What this means is that emergency departments aren’t, as the myth goes, dangerously overloaded because too many people present who couldn’t see their GP today.
 
There will always be some overlap between primary care and ED regarding management of acute health problems that need timely care. When people come to ED with relatively simple problems, they usually require only simple treatment, and can go home after receiving care. These low acuity presentations do create some extra workload for EDs, especially for departments that see lots of children, but are not the root cause of the problem.
 
Instead, EDs are dangerously overloaded because they see too many people who simply couldn’t access or afford the care they need in community settings over longer periods of time.
 
Without access to appropriate care, people get sicker, their health deteriorates, and their acute conditions become chronic. Often, they also become socially marginalised.
 
Then, when things get unbearable or unmanageable, and they are suffering immensely, they present to EDs for urgently needed help. EDs are always here to care for people and are staffed by healthcare workers who have dedicated their lives to easing people’s suffering, in an emergency.
 
So now, the ED assesses and treats the patient. By this stage, their health needs are so complex that they require admission to hospital for high-level care.
 
But it doesn’t end here.
 
They are too unwell to go home, and there is simply nowhere for them to go to get the further care they still need. Due to their complex health needs, and the lack of capacity in critically lacking areas of federal responsibly, the NDIS, aged care and mental health services, the patient gets stuck in the ED.

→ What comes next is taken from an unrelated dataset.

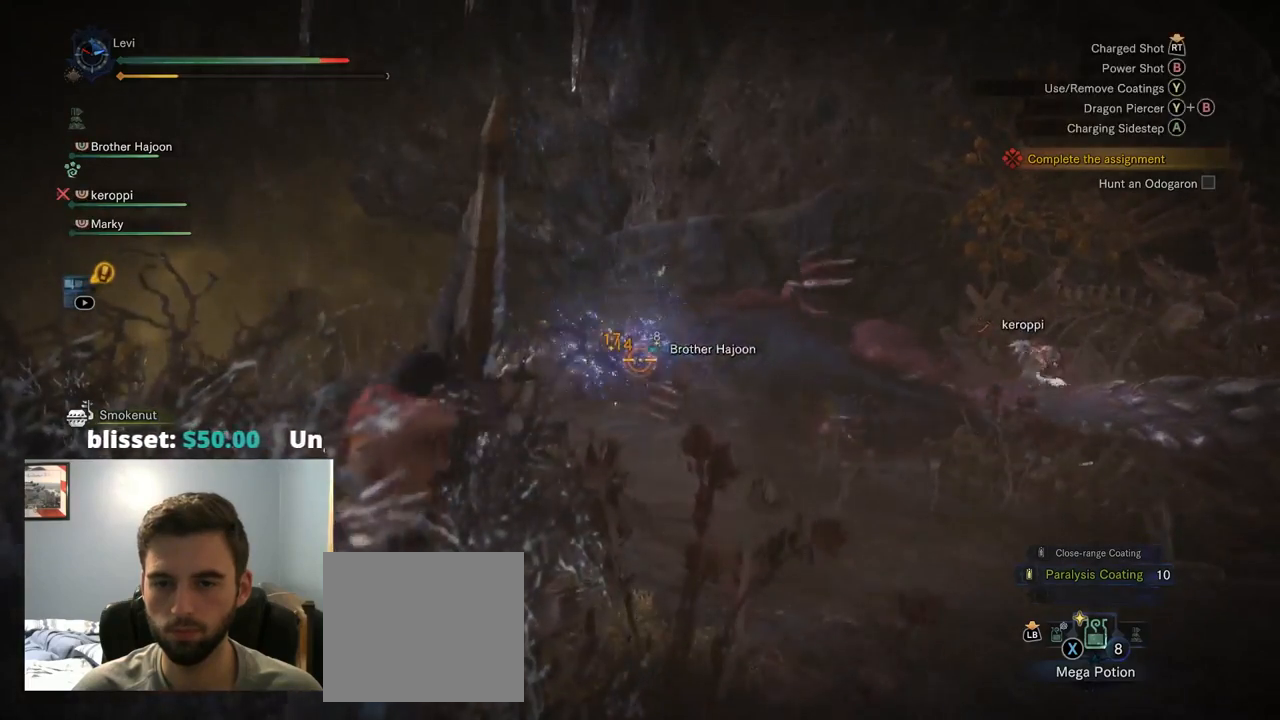
{"buttons": ["L2", "R2"], "left_stick": "up", "right_stick": "center", "events": [[467, "R2", "down"]]}
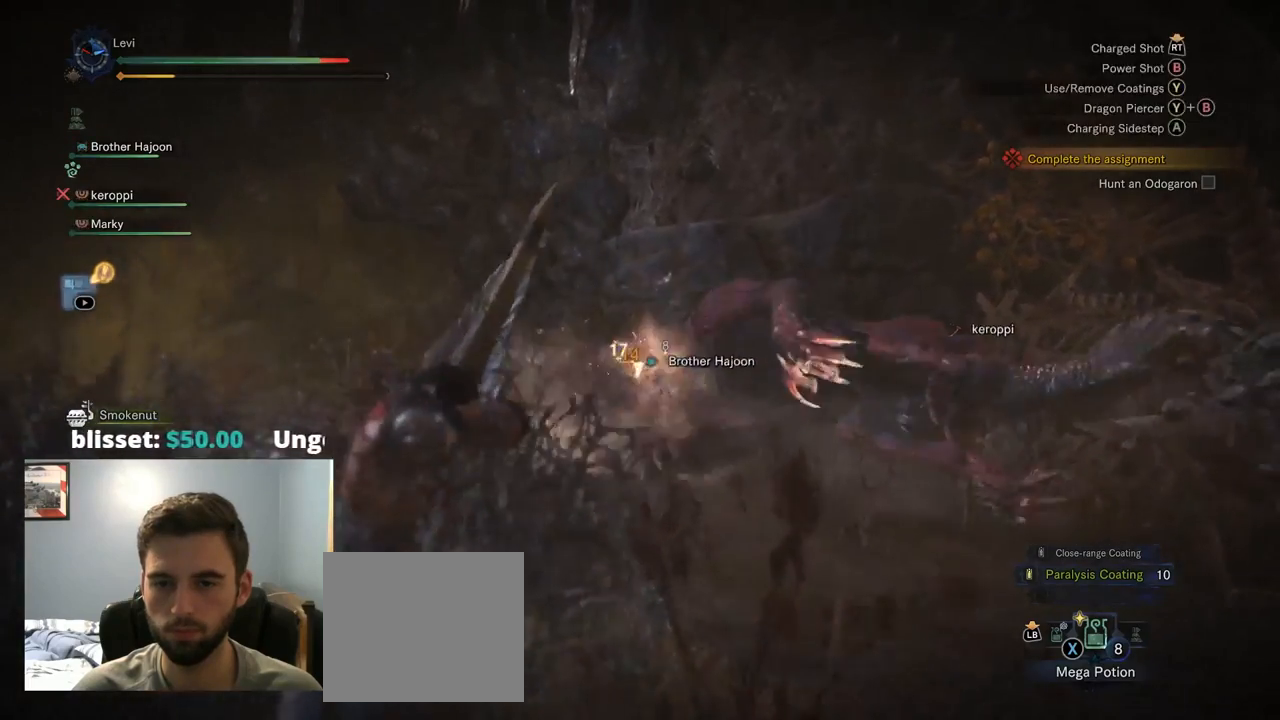
{"buttons": ["L2"], "left_stick": "up", "right_stick": "center", "events": [[250, "R2", "up"]]}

The main hospital is full – as are all the neighbouring hospitals – and there are no beds available or staff to care for them.
 
So, they get stuck in the ED. For hours, or sometimes days.
 
This is called access block, or bed block, and it contributes to ED overcrowding and to ambulance ramping, and poorer health outcomes for all patients, that can include death. This is experienced across the whole of Australia but is more of an issue in rural and regional areas.
 
The worst part is, this could all have been prevented by access to affordable, accessible, integrated primary and community-based care over time.
 
So, what should we do?
 
We are now seeing genuine understanding from governments, at all levels, as to the extent of the healthcare crisis. Healthcare workers– GPs, paramedics, nurses, emergency doctors – and other stakeholders are aligned. Everyone knows now that there is a problem. State and territory governments are scrambling to do what they can to make up for healthcare resource deficits in areas of federal responsibility. So where do we go from here?
 
We talk a lot about the ‘health system.” But the truth is, we don’t have a health system in Australia. We have a collection of health services that try, valiantly, to work together. We need to bring all parts of the healthcare system together to reimagine a better, more equitable way of doing things.
 
ACEM supported the government’s electoral pledge to strengthen Medicare and advocated for the consultation with, and involvement of, frontline emergency clinicians as part of ongoing government responses to the healthcare emergency. We need to see movement on this issue, as well as further urgent investments and policies to build capacity in NDIS and aged care.
 
These are complex issues, that will require complex responses, but healthcare in Australia needs a fundamental re-think, and emergency doctors stand ready to work with the federal government, and other health stakeholders, to create a genuine health system that meets the needs of all Australians, now and into the future.”